Tuesday, December 07, 2004

A lie a day keeps the doctor away...

Bill Frist, doctor and Republican Senate Majority Leader, was on This Week this past Sunday. Host and former teen heart-throb George Stephanopoulos asked him about federally funded abstinence-only education programs -- the ones trying return the children of the nation to a time before wardrobe malfunctions and condoms when everything was repressed and holy. Which I guess would be back in the mid-80's, at te height of the AIDS catastrophe, for all the success these programs have. Stephanopoulos began the discussion with Frist by noting that a recent report on these abstinence-only programs found "11 of 13 of these programs are giving out false information."
STEPHANOPOULOS: There was a bit of an uproar in Washington this week about this issue of these abstinence programs that are funded by the Federal government, the funding has doubled over the last four years but there was a report by the minority staff at the House Government Affairs Committee that showed that 11 of 13 of these programs are giving out false information. I want to show some of the claims they identified in the curricula. One of them was, one of the programs taught that "The actual ability of condoms to prevent the transmission of HIV/AIDS, even if the product is intact, is not definitively known." Another, "The popular claim that condoms help prevent the spread of STDs is not supported by the data." A third suggested that tears and sweat could transmit HIV and AIDS. Now, you're a doctor. Do you believe that tears and sweat can transmit HIV?
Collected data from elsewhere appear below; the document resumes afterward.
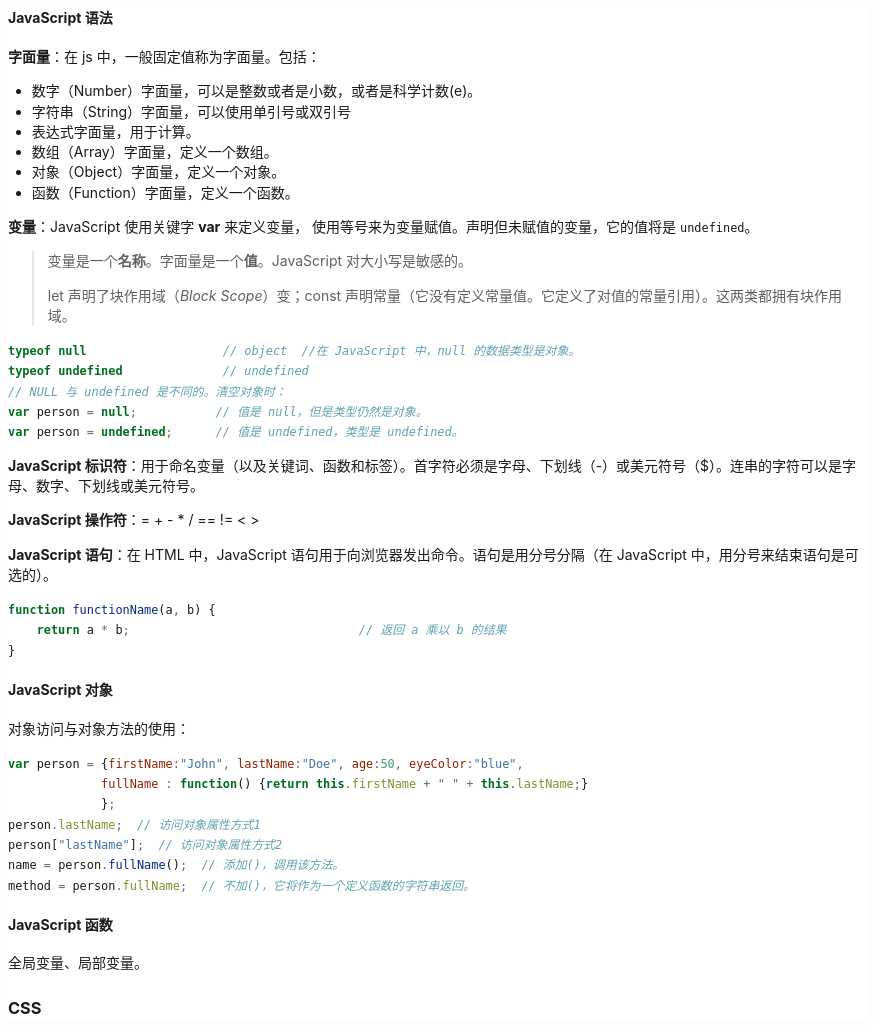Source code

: #### JavaScript 语法

**字面量**：在 js 中，一般固定值称为字面量。包括：

- 数字（Number）字面量，可以是整数或者是小数，或者是科学计数(e)。
- 字符串（String）字面量，可以使用单引号或双引号
- 表达式字面量，用于计算。
- 数组（Array）字面量，定义一个数组。
- 对象（Object）字面量，定义一个对象。
- 函数（Function）字面量，定义一个函数。

**变量**：JavaScript 使用关键字 **var** 来定义变量， 使用等号来为变量赋值。声明但未赋值的变量，它的值将是 `undefined`。

> 变量是一个**名称**。字面量是一个**值**。JavaScript 对大小写是敏感的。
>
> let 声明了块作用域（*Block Scope*）变；const 声明常量（它没有定义常量值。它定义了对值的常量引用）。这两类都拥有块作用域。

```js
typeof null                   // object  //在 JavaScript 中，null 的数据类型是对象。
typeof undefined              // undefined
// NULL 与 undefined 是不同的。清空对象时：
var person = null;           // 值是 null，但是类型仍然是对象。
var person = undefined;      // 值是 undefined，类型是 undefined。
```

**JavaScript 标识符**：用于命名变量（以及关键词、函数和标签）。首字符必须是字母、下划线（-）或美元符号（$）。连串的字符可以是字母、数字、下划线或美元符号。

**JavaScript 操作符**：= + - * /     == != < > 

**JavaScript 语句**：在 HTML 中，JavaScript 语句用于向浏览器发出命令。语句是用分号分隔（在 JavaScript 中，用分号来结束语句是可选的）。

```js
function functionName(a, b) {
    return a * b;                                // 返回 a 乘以 b 的结果
}
```

#### JavaScript 对象

对象访问与对象方法的使用：

```js
var person = {firstName:"John", lastName:"Doe", age:50, eyeColor:"blue",
             fullName : function() {return this.firstName + " " + this.lastName;}
             };
person.lastName;  // 访问对象属性方式1
person["lastName"];  // 访问对象属性方式2
name = person.fullName();  // 添加()，调用该方法。
method = person.fullName;  // 不加()，它将作为一个定义函数的字符串返回。
```

#### JavaScript 函数

全局变量、局部变量。



### CSS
FRIST: I don't know. I can tell you ...

STEPHANOPOULOS: You don't know?

FRIST: I can tell you things like, like ...

STEPHANOPOULOS: Well, wait, let me stop you, you don't know that, you believe that tears and sweat might be able to transmit AIDS?

FRIST: Yeah, no, I can tell you that HIV is not very transmissible as an element like, compared to smallpox, compared to the flu. It is not, but the first slide, because I think it's dangerous to show that and then sort of walk away.

...About condoms for example, we know there's about a 15 percent failure rate. You know, this is a deadly virus. And you know it is directly transmissible, with a relatively high degree of infectivity by sexual relations. If there's a 15 percent failure rate in condoms, itself --

STEPHANOPOULOS: But this is suggesting that they don't work even if the condom is intact.

FRIST: No, no. But let me just say, because the whole success, if you look in Africa today, where as you know, 28 million people are infected today, is on this A - B - C:
"Abstinence," which is sort of the initial thrust itself, which is the only way to prevent, only way to prevent --

STEPHANOPOULOS: Only sure-fire way.

FRIST: That's right. Only sure-fire. Very hard culturally, and [there are] lots of approaches. "Being Faithful." Again, one partner, and in certain cultures, that's very hard. And then third, "Condoms." If you take out, just condoms, and say that is the answer, with a 15 percent failure rate, with a highly infective virus through sexual relations --

STEPHANOPOULOS: But not "that's the answer," these [programs] are suggesting that they're really "never the answer."

FRIST: No, well that's, clearly -- I'm telling you that the program that the federal government supports, is officially, this A - B - C approach. We put $15 billion into this, what I would regard as one the great moral and public health tragedies of the last 100 years, fighting HIV/AIDS.

STEPHANOPOULOS: But do you think these abstinence programs should be reviewed, and that they should be required to be give out scientifically accurate information.

FRIST: Oh, I think of course they should be reviewed...

STEPHANOPOULOS: Let me just, I wanted to move to another subject, let me just clear this up, though. Do you or do you not believe that tears and sweat can transmit HIV?

FRIST: It would be very hard. It would be very hard for tears and sweat, I mean, you can get virus in tears and sweat but in terms of the degree of infecting somebody, it would be very hard.


This intereaction is filled with such crummy sceince I hardly know where to begin. How can a doctor say he doesn't know if tears and sweat can transmit HIV? And still keep his medical lisence? How can he get away with saying that the virus can be found in sweat, when there has never been a reported case of it? Just because he says it would be "very hard" to transmit HIV through tars and sweat, only after he was backed into a corner for his ignorance, that should not get im off the hook for his lies. It still gives the impression that it has happened. AND IT NEVER HAS.

He then goes on to assert that condoms should be de-emphasized because of their 15 percent failure rate. Did this man go to a crooked medical school in the Carribean Islands? Has he not read a single thing about condoms in the last 15 years? He makes it sound like the condoms themselves are defective 15% of the time. But that is the approximate rate of failure when human error is taken into account. When condoms are used properly, the failure rate drops to 2 or 3%. But that is why we need proper sex ed! So people have the correct information and know how to use condoms properly. Abstinence only leads to misinformation which leads to vulnerability to unwanted pregnancies and sexually transmitted infections.

Bill Frist's repeated lies and distortions about this medical issue should be enough to report him to the American Medical Association.

1 Comments:

At 12:01 PM, Anonymous Anonymous said...

don't get me wrong, i find this very interesting, but where's the Passions blog?!?